Pirates have incentives too

Somalia’s pirates represent one of the world’s biggest hostage crises, with 260 crewmen currently held. Hilary Clinton has now outlined a four-point plan, including increased patrols and asset freezing.

The gap not yet plugged: shipping companies are still paying millions per hostage and ship.

Here’s an idea: incentives matter. So long as gunmen are getting millions per seizure, all the patrols in the world are not going to end the piracy.

What’s more, every million paid further empowers and entrenches the criminal network. This is why we have a major problem on our hands today: because the petty piracy (and million dollar payments) were ignored five years ago.

What prohibition was to organized crime in the US, piracy and payments are to Somali criminals. Sixty years and endless police action later, America has curbed the power of the mafia. How long will East Africa be stuck with these motley seamen?

Can European and US governments ban ransom payments? I haven’t seen a single discussion of the matter. Airstrikes, on the other hand, have excited the Team America crowd.

So far, Feingold makes the most sense to me. But who’s talking to the ransomees?

3 thoughts on “Pirates have incentives too

  1. The French Govt would agree with you as they just stormed a yacht holding a hostage. The only problem was the death of the person they were trying to set free. So I guess if you can handle the short run political costs then you have a better policy. The French electorate arent too concerned about a round the world sailor (however tragic his death), but what about risking the death of all American hero Navy captains – would Obama take that risk.
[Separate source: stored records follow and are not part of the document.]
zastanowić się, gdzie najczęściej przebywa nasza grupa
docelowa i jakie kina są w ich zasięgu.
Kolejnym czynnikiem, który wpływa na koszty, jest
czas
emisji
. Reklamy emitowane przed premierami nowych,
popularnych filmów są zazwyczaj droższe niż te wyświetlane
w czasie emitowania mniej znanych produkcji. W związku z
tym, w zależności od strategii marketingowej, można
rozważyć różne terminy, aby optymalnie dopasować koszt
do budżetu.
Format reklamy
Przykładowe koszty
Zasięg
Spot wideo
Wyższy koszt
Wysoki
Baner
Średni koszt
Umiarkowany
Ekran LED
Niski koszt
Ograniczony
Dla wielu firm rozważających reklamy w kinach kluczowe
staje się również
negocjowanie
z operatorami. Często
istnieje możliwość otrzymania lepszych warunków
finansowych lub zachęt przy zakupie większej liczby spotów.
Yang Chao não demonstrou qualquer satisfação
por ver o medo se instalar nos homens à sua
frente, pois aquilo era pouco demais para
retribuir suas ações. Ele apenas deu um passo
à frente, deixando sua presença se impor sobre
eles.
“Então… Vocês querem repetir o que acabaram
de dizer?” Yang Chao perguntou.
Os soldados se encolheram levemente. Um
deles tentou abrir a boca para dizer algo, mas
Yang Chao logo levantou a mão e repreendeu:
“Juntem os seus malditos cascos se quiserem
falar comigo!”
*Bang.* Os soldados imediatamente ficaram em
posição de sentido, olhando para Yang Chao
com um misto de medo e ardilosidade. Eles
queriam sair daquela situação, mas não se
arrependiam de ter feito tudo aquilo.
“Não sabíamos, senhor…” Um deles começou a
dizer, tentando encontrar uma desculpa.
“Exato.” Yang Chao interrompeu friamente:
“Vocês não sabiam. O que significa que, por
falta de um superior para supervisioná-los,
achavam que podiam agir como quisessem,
    Margaret Thatcher did with the Iranian hostage crisis in 1982 and made her “no negotiating with terrorists” a near electoral platform – that worked for her although didnt bring an end to IRA activities.

    You say “what prohibition was to organized crime”. Dont you mean, what prohibition “is” to organized crime? I mean prohibition of drugs which is making alot of Tony Montana criminals very rich both in the US and Mexico. Has endless police-DEA action curbed their power? A better incentive would be to legalize and tax, removing the need for violent action and intimidation of justice authorities to protect production and trade.

  2. Actually…asking westerners to no dump their toxic waste on Somali coasts killing fish populations thereby compelling small fishermen to make money by the only other option (piracy), would probably be a better mitigation than the use of violence. Did I mention that their government sucks at everything including filing complaints about the garbage dumping?


  3. as a thought – the “incentives matter” line seems awfully problematic here. As you note, withholding ransom payments doesn’t really appear feasible.
    What would be feasible is dramatically pushing up the risk of piracy – i.e. go the way of the British navy – and just sink any pirate ship you come about using heavy navy artillery.
    I don’t like the thought at all – but if incentives are your main criteria, pushing up the cost part of the pirates’ utility function seems like a pretty obvious choice.